Copy the data below verbatim, leaving no line out.

[[ Records for this task, beginning ]]

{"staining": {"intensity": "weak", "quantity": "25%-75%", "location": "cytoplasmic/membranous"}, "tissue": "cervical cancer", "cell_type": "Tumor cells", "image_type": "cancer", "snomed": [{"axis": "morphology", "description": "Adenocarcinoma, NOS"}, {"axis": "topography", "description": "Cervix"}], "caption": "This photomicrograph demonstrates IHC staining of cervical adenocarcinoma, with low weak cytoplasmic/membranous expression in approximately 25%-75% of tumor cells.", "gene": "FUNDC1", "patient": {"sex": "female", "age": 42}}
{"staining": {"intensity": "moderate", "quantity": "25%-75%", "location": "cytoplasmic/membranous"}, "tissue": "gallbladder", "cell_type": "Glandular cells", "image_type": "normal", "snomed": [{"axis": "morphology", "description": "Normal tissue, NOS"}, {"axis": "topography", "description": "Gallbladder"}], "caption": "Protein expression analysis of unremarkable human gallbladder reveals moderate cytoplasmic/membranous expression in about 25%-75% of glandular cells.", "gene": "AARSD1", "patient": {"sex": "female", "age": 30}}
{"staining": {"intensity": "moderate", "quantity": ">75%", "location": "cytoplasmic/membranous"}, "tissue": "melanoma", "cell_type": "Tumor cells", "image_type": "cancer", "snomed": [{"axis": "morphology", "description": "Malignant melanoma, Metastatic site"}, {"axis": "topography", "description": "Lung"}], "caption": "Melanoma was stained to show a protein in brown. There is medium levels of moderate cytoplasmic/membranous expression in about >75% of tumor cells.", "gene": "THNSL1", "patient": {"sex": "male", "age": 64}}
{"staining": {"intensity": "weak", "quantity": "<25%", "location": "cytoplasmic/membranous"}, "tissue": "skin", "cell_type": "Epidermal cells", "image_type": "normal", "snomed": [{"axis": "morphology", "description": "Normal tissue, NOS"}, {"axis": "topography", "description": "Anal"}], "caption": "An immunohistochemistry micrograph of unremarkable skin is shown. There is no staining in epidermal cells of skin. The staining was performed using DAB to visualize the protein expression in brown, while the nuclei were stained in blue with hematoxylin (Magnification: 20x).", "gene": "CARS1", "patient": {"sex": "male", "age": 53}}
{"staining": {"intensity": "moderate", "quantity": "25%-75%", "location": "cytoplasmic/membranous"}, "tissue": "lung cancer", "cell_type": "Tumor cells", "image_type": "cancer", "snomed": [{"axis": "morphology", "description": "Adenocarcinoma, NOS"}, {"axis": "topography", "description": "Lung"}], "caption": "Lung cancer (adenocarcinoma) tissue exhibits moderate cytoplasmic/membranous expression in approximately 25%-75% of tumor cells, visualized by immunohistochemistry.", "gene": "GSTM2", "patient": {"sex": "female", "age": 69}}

[[ Records for this task, end ]]

§ Solution to this task:
{"staining": {"intensity": "weak", "quantity": "25%-75%", "location": "cytoplasmic/membranous"}, "tissue": "cervical cancer", "cell_type": "Tumor cells", "image_type": "cancer", "snomed": [{"axis": "morphology", "description": "Adenocarcinoma, NOS"}, {"axis": "topography", "description": "Cervix"}], "caption": "This photomicrograph demonstrates IHC staining of cervical adenocarcinoma, with low weak cytoplasmic/membranous expression in approximately 25%-75% of tumor cells.", "gene": "FUNDC1", "patient": {"sex": "female", "age": 42}}
{"staining": {"intensity": "moderate", "quantity": "25%-75%", "location": "cytoplasmic/membranous"}, "tissue": "gallbladder", "cell_type": "Glandular cells", "image_type": "normal", "snomed": [{"axis": "morphology", "description": "Normal tissue, NOS"}, {"axis": "topography", "description": "Gallbladder"}], "caption": "Protein expression analysis of unremarkable human gallbladder reveals moderate cytoplasmic/membranous expression in about 25%-75% of glandular cells.", "gene": "AARSD1", "patient": {"sex": "female", "age": 30}}
{"staining": {"intensity": "moderate", "quantity": ">75%", "location": "cytoplasmic/membranous"}, "tissue": "melanoma", "cell_type": "Tumor cells", "image_type": "cancer", "snomed": [{"axis": "morphology", "description": "Malignant melanoma, Metastatic site"}, {"axis": "topography", "description": "Lung"}], "caption": "Melanoma was stained to show a protein in brown. There is medium levels of moderate cytoplasmic/membranous expression in about >75% of tumor cells.", "gene": "THNSL1", "patient": {"sex": "male", "age": 64}}
{"staining": {"intensity": "weak", "quantity": "<25%", "location": "cytoplasmic/membranous"}, "tissue": "skin", "cell_type": "Epidermal cells", "image_type": "normal", "snomed": [{"axis": "morphology", "description": "Normal tissue, NOS"}, {"axis": "topography", "description": "Anal"}], "caption": "An immunohistochemistry micrograph of unremarkable skin is shown. There is no staining in epidermal cells of skin. The staining was performed using DAB to visualize the protein expression in brown, while the nuclei were stained in blue with hematoxylin (Magnification: 20x).", "gene": "CARS1", "patient": {"sex": "male", "age": 53}}
{"staining": {"intensity": "moderate", "quantity": "25%-75%", "location": "cytoplasmic/membranous"}, "tissue": "lung cancer", "cell_type": "Tumor cells", "image_type": "cancer", "snomed": [{"axis": "morphology", "description": "Adenocarcinoma, NOS"}, {"axis": "topography", "description": "Lung"}], "caption": "Lung cancer (adenocarcinoma) tissue exhibits moderate cytoplasmic/membranous expression in approximately 25%-75% of tumor cells, visualized by immunohistochemistry.", "gene": "GSTM2", "patient": {"sex": "female", "age": 69}}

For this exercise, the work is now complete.